Football is a good example. The change in football is that as it grows more complex, the influence an individual player can have is diminished. In the 50's, you had a player like Johnny Unitas who was so brilliant and it seemed anywhere he played the team would be great. Now, I'm more fascinated by the power of the system. I look at Mike Leach and I think at a certain point, can Leach take anyone with a reasonable set of football skills and make them into a productive college quarterback? I mean, is Graham Harrell really Johnny Unitas, or is Graham Harrell just a guy in that system who's been smart enough and given the training to look like Johnny Unitas. That may have been the great lesson of Bill Walsh, a guy who had a system that made you wonder, "Can you just plug in anybody?"

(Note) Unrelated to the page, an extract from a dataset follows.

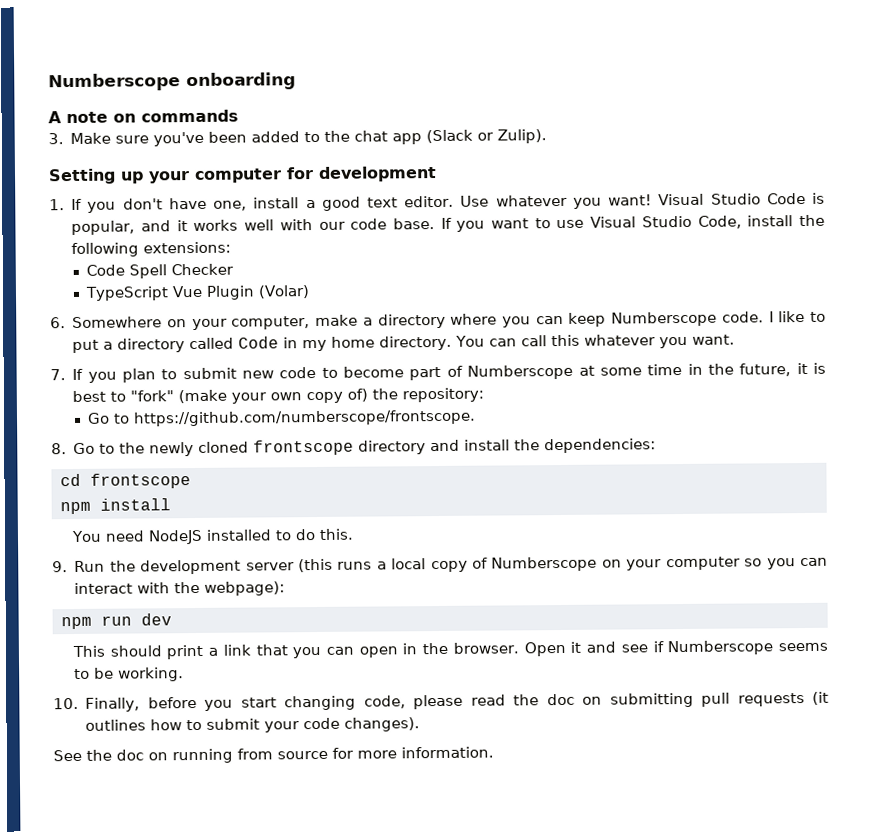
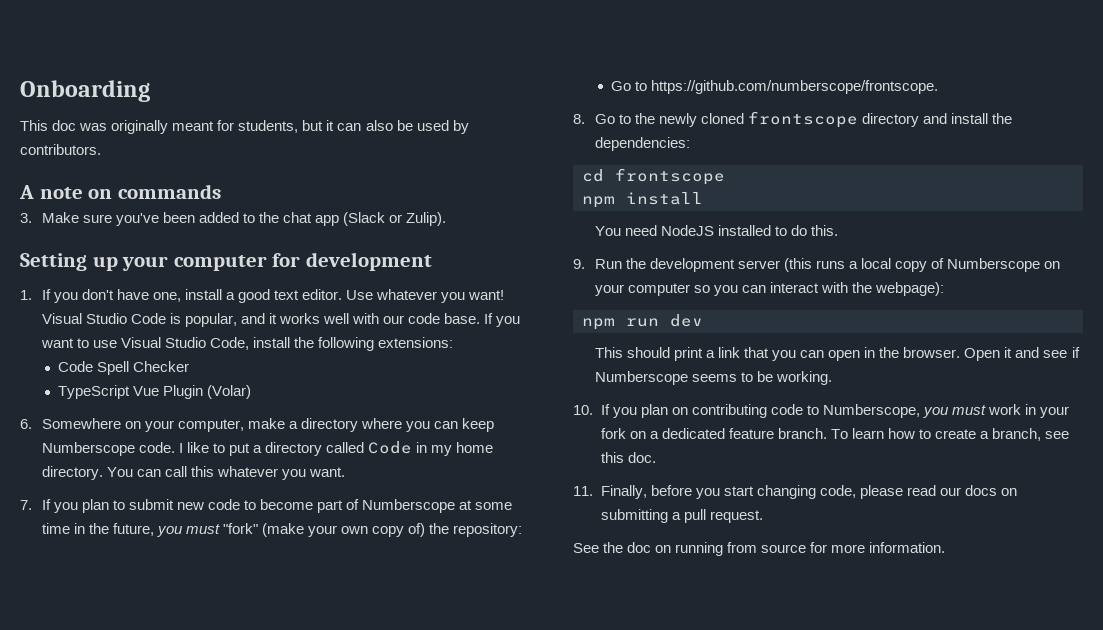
[48,72,296,92] Numberscope onboarding -> [20,80,150,102] [20,120,469,134] [20,144,101,155] Onboarding // This doc was originally meant for students, but it can also be used by contributors.
[796,362,826,375] [72,390,127,402] it is best to -> [156,524,220,537] you must
(79, 703) none -> [600,404,1070,418] [600,428,1070,441] [600,452,656,463] [573,486,593,496] If you plan on contributing code to Numberscope, you must work in your fork on a dedicated feature branch. To learn how to create a branch, see this doc. // 11.
[513,691,830,708] [85,717,421,733] the doc on submitting pull requests (it outlines how to submit your code changes). -> [939,485,1017,496] [600,509,763,523] our docs on submitting a pull request.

So at least in football, uniqueness is sort of an afterthought?
I just think you're getting to a point where what really makes a difference in football excellence is to work hard and quickly grasp the complexity of the system. I mean, Ryan Leaf seemed to have every inherent physical ability you could ever want in a quarterback, but he didn't like the practice. What can you do?

So the system is most important but the coach is thus so important that he has to be accountable if it doesn't work right away.
(Laughs) Yeah, it's funny. My next New Yorker article is all about college quarterbacks; the problem that you can never tell how good a quarterback is by seeing how they played in college, and what can you do about that fact.

Then who do you like to watch, based on all you say in the book about the implications of limitations. Who is the best?
I think it makes you appreciate the genius of Charles Barkley. People said that coming out of college he was too small; and there's this kind of thinking taken to an absurd level. The truth was he was big enough. And once you're big enough, what matters are other things—your court sense, your intelligence, your doggedness, all of which he had, as well as sort of an extraordinary physical grace.

So outliers don't always mean optimal?
Well, we fixate on this idea that if you're 6-foot-6, then it must be better to be 6-foot-7, just as we fixate on the notion that if you have an IQ of 120, it must be better to be 125. But it's not better to have an IQ above 120. Everything above that is superfluous, you're smart enough. You can do everything you need to do as a human being.

And Charles is just another Bill Gates?
I'll say this: if you could put together a team of guys who were thought to be too small for their role in the NBA, you'd have a pretty amazing team.